Ich habe mit so vielen Gewaltopfern und eben auch Gewalttätern gesprochen, dass sich für mich Abgründe aufgetan haben, die ich mir früher so nicht vorstellen konnte. Aber Gott sei Dank bin ich darüber nicht zum Zyniker geworden. Denn es haben eben auch extrem tapfere, mutige, selbstlose und überaus gute Menschen angerufen, die mir ihre Geschichten erzählt haben. Sie wiegen das Düstere und Böse wieder auf.

Was war denn nun in all den Jahren Ihr lustigstes Erlebnis?

Mit irgendeiner Frage in der Art habe ich schon gerechnet. Warten Sie, ich hab mir ein paar Sachen aufgeschrieben. (zieht einen Zettel aus der Tasche) Nicht wirklich lustig, aber extrem irritierend war mein erstes Gespräch über Objekt-Sexualität.

War da nicht mal einer mit einem Gummibaum?

Der kam später. Der erste war der Mann mit der Heimorgel. Heute gibt es große Studien über das Phänomen. Damals wusste kein Mensch davon. Und gesprochen wurde darüber schon gar nicht. Da ruft also einer an und sagt: „Ich bin verliebt in meine Heimorgel.“ Für mich im ersten Moment total schräg: Wie kann man denn einen Gegenstand lieben?

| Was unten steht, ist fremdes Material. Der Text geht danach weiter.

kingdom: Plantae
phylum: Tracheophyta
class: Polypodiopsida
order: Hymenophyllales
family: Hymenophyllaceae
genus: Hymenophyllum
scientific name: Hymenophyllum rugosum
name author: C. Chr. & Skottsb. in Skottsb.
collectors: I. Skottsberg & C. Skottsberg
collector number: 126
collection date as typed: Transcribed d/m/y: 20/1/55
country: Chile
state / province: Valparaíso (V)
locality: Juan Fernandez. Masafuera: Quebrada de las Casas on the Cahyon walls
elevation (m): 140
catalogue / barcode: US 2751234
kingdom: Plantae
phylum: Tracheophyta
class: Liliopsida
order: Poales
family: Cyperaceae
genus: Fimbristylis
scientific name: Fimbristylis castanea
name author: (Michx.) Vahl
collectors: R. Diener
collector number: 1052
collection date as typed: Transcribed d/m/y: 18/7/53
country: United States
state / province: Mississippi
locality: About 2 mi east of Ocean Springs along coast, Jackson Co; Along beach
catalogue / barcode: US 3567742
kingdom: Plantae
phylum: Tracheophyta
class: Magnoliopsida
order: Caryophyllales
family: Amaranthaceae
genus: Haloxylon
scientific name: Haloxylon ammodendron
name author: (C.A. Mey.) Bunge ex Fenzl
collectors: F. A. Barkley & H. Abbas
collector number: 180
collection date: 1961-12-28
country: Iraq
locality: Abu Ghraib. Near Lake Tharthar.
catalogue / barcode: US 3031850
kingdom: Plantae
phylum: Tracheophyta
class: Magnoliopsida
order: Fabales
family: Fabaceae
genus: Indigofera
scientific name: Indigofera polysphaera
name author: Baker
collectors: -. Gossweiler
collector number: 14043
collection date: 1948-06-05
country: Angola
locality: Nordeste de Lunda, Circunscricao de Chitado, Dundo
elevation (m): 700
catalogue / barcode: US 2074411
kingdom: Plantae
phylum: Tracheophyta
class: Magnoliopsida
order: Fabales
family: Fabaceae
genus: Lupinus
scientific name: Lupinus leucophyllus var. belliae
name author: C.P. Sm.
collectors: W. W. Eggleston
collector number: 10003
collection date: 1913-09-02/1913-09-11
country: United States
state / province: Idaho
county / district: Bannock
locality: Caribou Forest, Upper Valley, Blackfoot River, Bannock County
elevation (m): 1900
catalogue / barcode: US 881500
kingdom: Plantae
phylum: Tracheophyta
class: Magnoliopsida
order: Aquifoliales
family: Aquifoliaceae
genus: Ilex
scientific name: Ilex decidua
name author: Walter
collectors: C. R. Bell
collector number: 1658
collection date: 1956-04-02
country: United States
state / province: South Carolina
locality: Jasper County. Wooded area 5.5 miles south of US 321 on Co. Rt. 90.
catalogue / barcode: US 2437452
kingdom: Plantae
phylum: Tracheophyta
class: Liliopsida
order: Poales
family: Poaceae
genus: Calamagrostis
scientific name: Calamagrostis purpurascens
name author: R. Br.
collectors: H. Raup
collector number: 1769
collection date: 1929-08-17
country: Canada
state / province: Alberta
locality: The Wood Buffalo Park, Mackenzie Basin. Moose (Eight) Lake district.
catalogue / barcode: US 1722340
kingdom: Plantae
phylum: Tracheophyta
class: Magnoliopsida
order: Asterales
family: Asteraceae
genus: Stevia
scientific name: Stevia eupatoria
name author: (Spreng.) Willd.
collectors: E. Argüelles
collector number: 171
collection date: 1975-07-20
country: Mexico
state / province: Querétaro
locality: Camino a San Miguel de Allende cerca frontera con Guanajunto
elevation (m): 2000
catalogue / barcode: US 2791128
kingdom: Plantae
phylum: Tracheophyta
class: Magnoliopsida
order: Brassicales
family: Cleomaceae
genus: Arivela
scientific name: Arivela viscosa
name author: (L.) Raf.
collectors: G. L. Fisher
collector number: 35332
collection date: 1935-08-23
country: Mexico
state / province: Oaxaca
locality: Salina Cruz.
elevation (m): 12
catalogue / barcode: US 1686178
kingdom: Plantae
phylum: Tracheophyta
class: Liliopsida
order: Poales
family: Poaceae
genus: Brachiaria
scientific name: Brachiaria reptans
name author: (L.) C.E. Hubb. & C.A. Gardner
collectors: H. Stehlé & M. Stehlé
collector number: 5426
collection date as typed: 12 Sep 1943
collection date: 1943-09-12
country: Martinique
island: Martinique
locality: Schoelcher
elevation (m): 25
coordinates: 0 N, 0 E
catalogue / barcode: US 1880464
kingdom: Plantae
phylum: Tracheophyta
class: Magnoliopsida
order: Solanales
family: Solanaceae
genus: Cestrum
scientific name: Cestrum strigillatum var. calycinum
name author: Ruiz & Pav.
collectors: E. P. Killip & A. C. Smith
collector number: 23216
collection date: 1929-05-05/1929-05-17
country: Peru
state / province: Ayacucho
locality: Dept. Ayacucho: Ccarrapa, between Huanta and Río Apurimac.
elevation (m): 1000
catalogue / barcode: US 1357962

Das klingt so albern, ich weiß. Aber es ist nicht albern. Offenbar gibt es Menschen, die keine erotische Sehnsucht nach einem menschlichen Partner haben. Die Sexualität kennt unendlich viele Spielarten, auf die wir langweiligen Normalos einfach nicht kommen.

Aber muss denn wirklich über alles geredet werden? Und sind Ihnen da nicht die WDR-Gremien in die Quere gekommen?

Nein. Das habe ich all die Jahre an meinem Sender geschätzt, es gab nicht eine restriktive Ansage. Obwohl wir oft nicht nur an die Tabugrenzen gegangen sind, sondern sie auch überschritten haben. Unsere Devise war: Solange man mit jemandem reden kann, kann man über alles reden.

Gab es je so etwas wie eine Erfolgskontrolle? Haben Sie zum Beispiel nachrecherchiert, was aus den Anrufern geworden ist?

Im ersten Jahr der Sendung habe ich das gemacht, indem ich mit etwas Abstand zur Sendung noch mal privat telefonisch Kontakt gesucht habe. Bald aber merkte ich, dass das nicht geht. Es hätte mich aufgefressen. Man muss sich in so einem Job abgrenzen.

Zur Person

Jürgen Domian, geboren 1957 in Gummersbach, moderiert seit dem 3. April 1995 die nach ihm benannte Sendung, die immer nachts zwischen ein und zwei Uhr im WDR-Fernsehen und im Hörfunk bei 1Live läuft. Die letzte Sendung wird am kommenden Wochenende in der Nacht von Freitag auf Samstag ausgestrahlt. Zwischen 1993 und 1995 moderierte Domian im Tagesprogramm bei WDR 1 die Vorläufersendung „Die heiße Nummer“. Er wird 2017 mit einer 1Live-Talk-Tournee in NRW unterwegs sein.